→ EXERCISE PROMPT:
Reproduce the post on cheap hydrogen from scraps below in full, word for word and line for line.

→ EXCERPTED PASSAGE:
Turning organic waste into hydrogen now works without expensive platinum.
- From: Jack Linthicum <jacklinthicum@xxxxxxxxxxxxx>
- Date: Mon, 23 Feb 2009 04:18:57 -0800 (PST)
In the future you will process your day's garbage and then use the
resulting hydrogen to power the family car. Ships are an even bigger
target.
Monday, February 23, 2009
Cheap Hydrogen from Scraps
Turning organic waste into hydrogen now works without expensive
platinum.
By Nora Schultz
It sounds almost too good to be true: add a few bugs to food scraps
and waste water to generate clean hydrogen fuel. But over the past few
years, researchers have been gradually working toward this promising
scheme for producing hydrogen.
Now, with the help of an unassuming stainless-steel brush, microbial
electrolysis cells (MECs) have taken another step forward. The steel
brush can be used to replace the expensive platinum normally employed
as the electrolysis cell's cathode, slashing costs by more than 80
percent.
Hydrogen is an appealing, environmentally friendly fuel because
burning it creates only water as a waste product. MECs harness the
electrons produced by certain bacteria as those bacteria feed on
biodegradable material. The bacteria sit on an electrode--the anode--
as they metabolize organic matter in an oxygen-devoid chamber. Not
being able to react with oxygen, the electrons travel from the anode
to the counter-electrode--the cathode--where they combine with protons
to form hydrogen.

→ DATA:

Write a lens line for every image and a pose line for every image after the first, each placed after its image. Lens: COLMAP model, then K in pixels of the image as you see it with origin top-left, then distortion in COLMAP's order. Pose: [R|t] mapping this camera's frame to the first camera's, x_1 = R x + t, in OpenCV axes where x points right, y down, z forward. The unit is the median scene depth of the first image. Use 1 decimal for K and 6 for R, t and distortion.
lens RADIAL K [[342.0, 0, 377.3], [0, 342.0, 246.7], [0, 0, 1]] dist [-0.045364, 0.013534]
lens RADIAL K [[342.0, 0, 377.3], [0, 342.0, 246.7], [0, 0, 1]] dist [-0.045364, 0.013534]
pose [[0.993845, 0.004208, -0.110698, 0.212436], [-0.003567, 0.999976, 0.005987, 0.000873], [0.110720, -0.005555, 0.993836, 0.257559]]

→ RESPONSE TO THIS EXERCISE:
Turning organic waste into hydrogen now works without expensive platinum.
- From: Jack Linthicum <jacklinthicum@xxxxxxxxxxxxx>
- Date: Mon, 23 Feb 2009 04:18:57 -0800 (PST)
In the future you will process your day's garbage and then use the
resulting hydrogen to power the family car. Ships are an even bigger
target.
Monday, February 23, 2009
Cheap Hydrogen from Scraps
Turning organic waste into hydrogen now works without expensive
platinum.
By Nora Schultz
It sounds almost too good to be true: add a few bugs to food scraps
and waste water to generate clean hydrogen fuel. But over the past few
years, researchers have been gradually working toward this promising
scheme for producing hydrogen.
Now, with the help of an unassuming stainless-steel brush, microbial
electrolysis cells (MECs) have taken another step forward. The steel
brush can be used to replace the expensive platinum normally employed
as the electrolysis cell's cathode, slashing costs by more than 80
percent.
Hydrogen is an appealing, environmentally friendly fuel because
burning it creates only water as a waste product. MECs harness the
electrons produced by certain bacteria as those bacteria feed on
biodegradable material. The bacteria sit on an electrode--the anode--
as they metabolize organic matter in an oxygen-devoid chamber. Not
being able to react with oxygen, the electrons travel from the anode
to the counter-electrode--the cathode--where they combine with protons
to form hydrogen.